**Supplied data**.
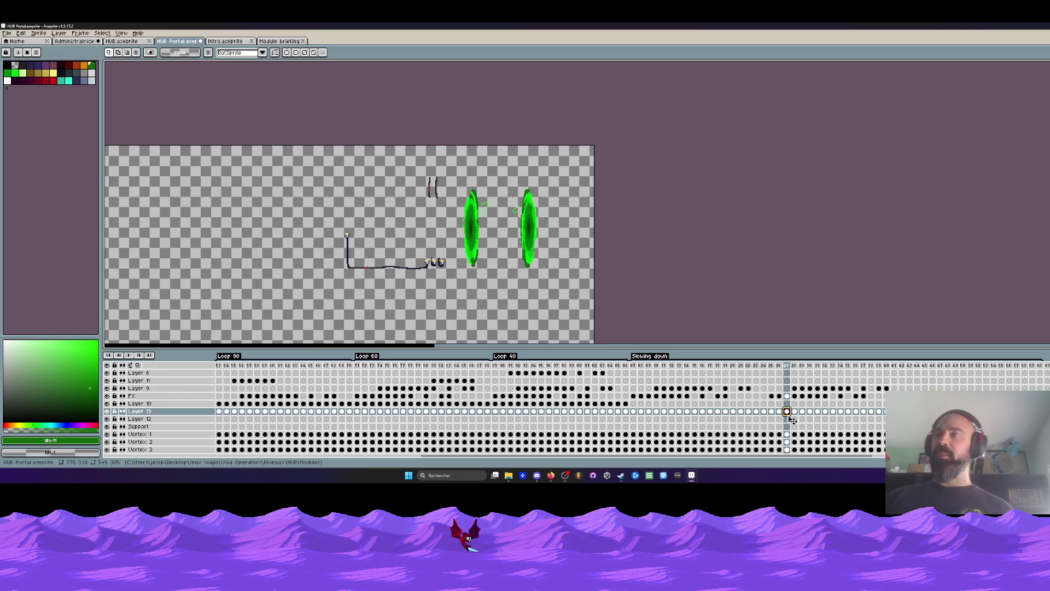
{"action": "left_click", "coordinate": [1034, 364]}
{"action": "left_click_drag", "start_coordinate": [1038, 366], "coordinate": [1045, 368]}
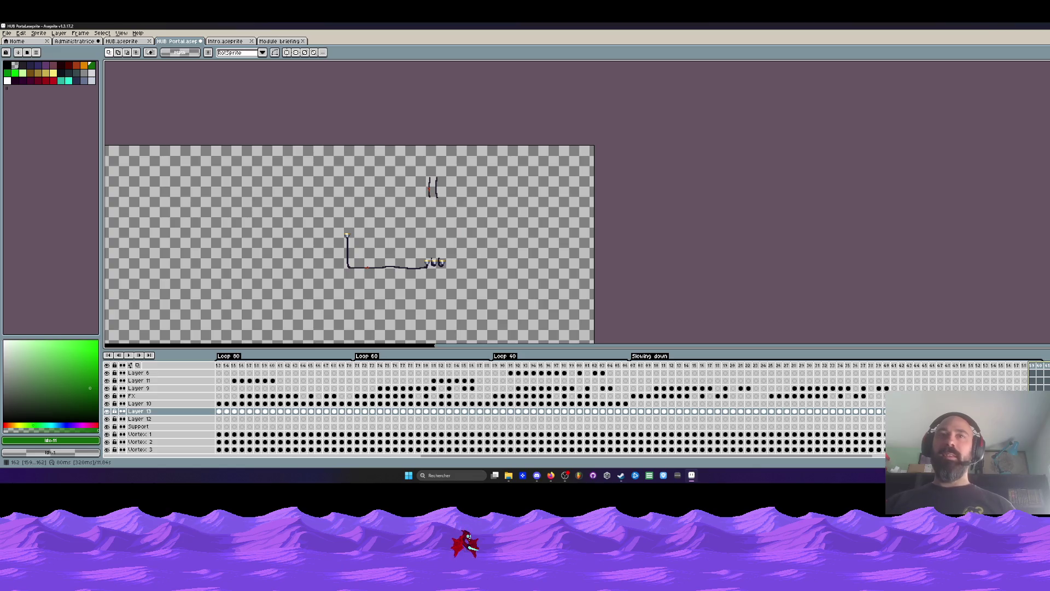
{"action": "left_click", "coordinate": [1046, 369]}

**Work item**. Only the text of the listing above is wanted, transcribed exactly, without its images.

**Result of this task**.
{"action": "left_click", "coordinate": [1034, 364]}
{"action": "left_click_drag", "start_coordinate": [1038, 366], "coordinate": [1045, 368]}
{"action": "left_click", "coordinate": [1046, 369]}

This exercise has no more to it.